* _Work task_: Copy out every record below exactly as written, but leave out any pictures.

(Before-and-after object listings)
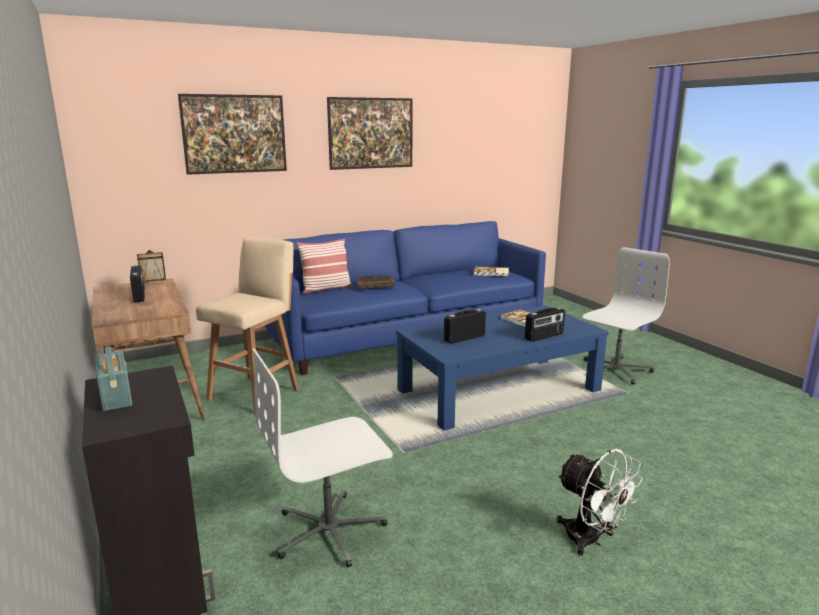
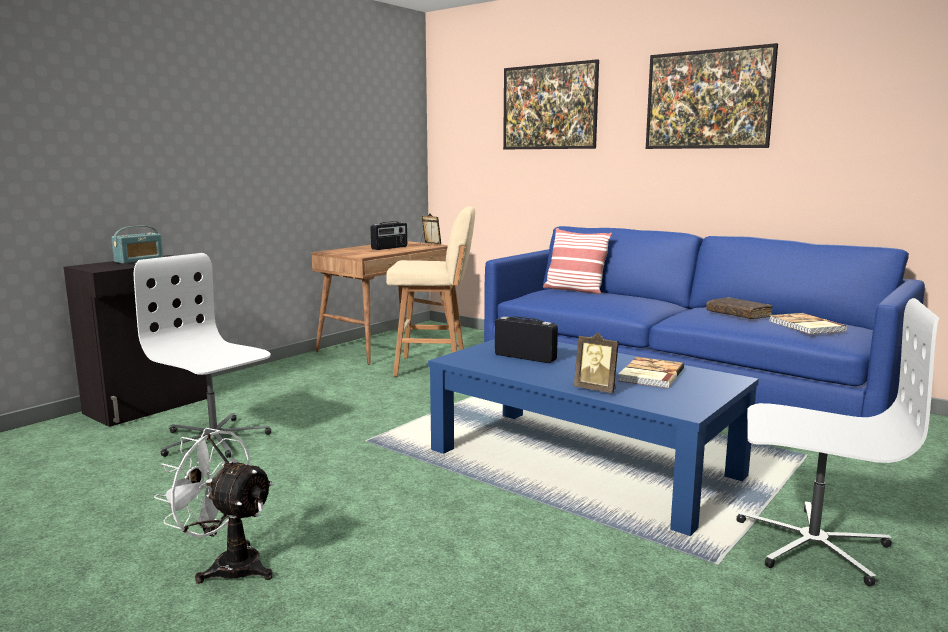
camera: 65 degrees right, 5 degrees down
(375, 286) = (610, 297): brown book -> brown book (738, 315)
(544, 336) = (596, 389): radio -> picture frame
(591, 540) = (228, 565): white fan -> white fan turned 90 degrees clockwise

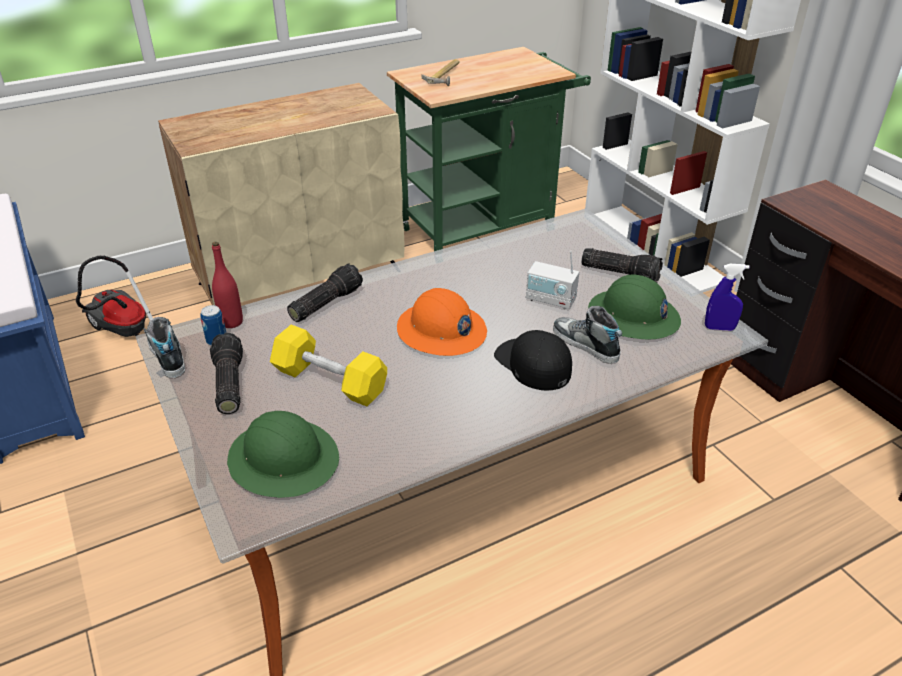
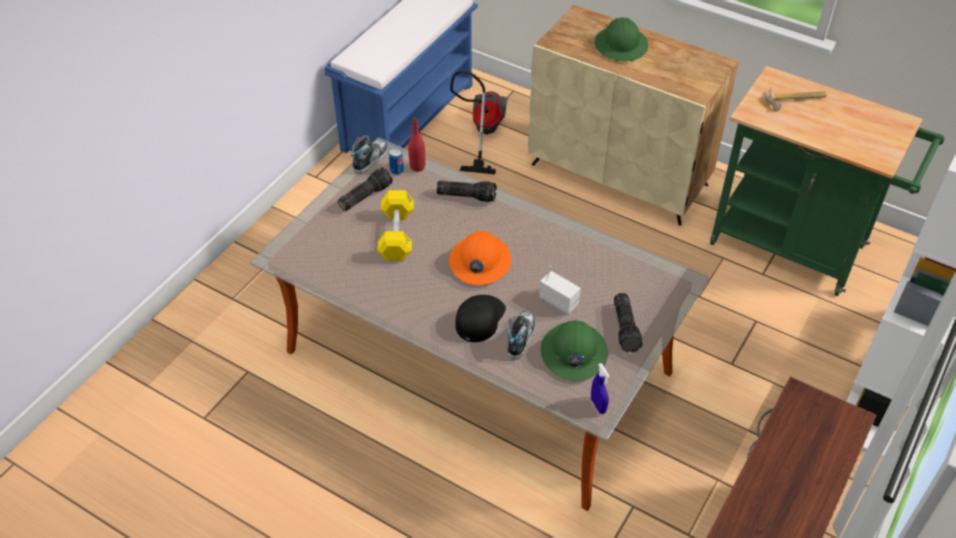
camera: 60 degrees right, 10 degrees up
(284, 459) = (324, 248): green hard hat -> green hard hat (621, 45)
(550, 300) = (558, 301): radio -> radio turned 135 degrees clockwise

* _Answer section_:
camera: 65 degrees right, 5 degrees down
(375, 286) = (610, 297): brown book -> brown book (738, 315)
(544, 336) = (596, 389): radio -> picture frame
(591, 540) = (228, 565): white fan -> white fan turned 90 degrees clockwise

camera: 60 degrees right, 10 degrees up
(284, 459) = (324, 248): green hard hat -> green hard hat (621, 45)
(550, 300) = (558, 301): radio -> radio turned 135 degrees clockwise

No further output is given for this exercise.